The increase in grey seal numbers has contributed to the conflict with humans, particularly the fishing industry. In many countries around the world an annual seal slaughter takes place to control the size of the populations. For example, in both Norway and Iceland it is estimated 5,000- 7,000 seals are killed each year. Within England and Scotland official seal culls no longer take place. However, there have been suggestions of ‘secret seal culls’ taking place around very remote locations in sea lochs around Scotland. It is thought that the slaughter of seals each year could account for up to 5,000 individuals.

The Seal Conservation Act

Until recently, the Seal Conservation Act of 1970 was the only legislation controlling the management and conservation of seal populations in the UK. It has been suggested that this act was flawed as it allowed fishers to shoot seals that were within the vicinity of their equipment or fish stock. This allowed unregulated killing outside the closed seasons and also unlicensed killing of seals by fisheries even during the closed season. The recent Marine Act passed in Scotland in 2010 states that the killing, injuring or taking of seals (intentionally or recklessly) without license is now an offence.
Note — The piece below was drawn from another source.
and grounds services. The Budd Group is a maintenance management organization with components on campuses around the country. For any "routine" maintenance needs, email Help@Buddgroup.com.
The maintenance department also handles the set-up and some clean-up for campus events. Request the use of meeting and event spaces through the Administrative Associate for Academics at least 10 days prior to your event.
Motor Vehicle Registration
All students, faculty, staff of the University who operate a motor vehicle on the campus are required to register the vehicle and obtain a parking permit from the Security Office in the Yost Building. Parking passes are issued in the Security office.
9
The recent introduction of the Marine Act has greatly reduced the actions that fishers can take to protect their equipment and fish stock.  Many would argue that this is a step in the right direction because it will protect seal populations. Others argue it is ruining the fishing industry that has been the life blood of many coastal communities, particularly in Scotland.

Looking at this issue form a conservationist view point, it is easy to say that fishermen have over fished and that is why they are struggling to compete against increasing seal populations. Also, there are many other marine mammals in the oceans around the British Isles consuming more fish than the seal populations ever could, why not blame them? However, looking at the human element, it is possible to sympathise with communities and fishermen working within a very challenging environment and having to watch what appears to be an ever increasing populations of seal taking fish from nets and from fish farms, costing thousands of pounds every year. In addition to this, legislation has been passed that makes is much more difficult to protect equipment and fish stock. I for one can understand the frustration this must cause, but finding a solution that is cost effective, conserves wild populations, while also protecting livelihoods, is a very daunting task.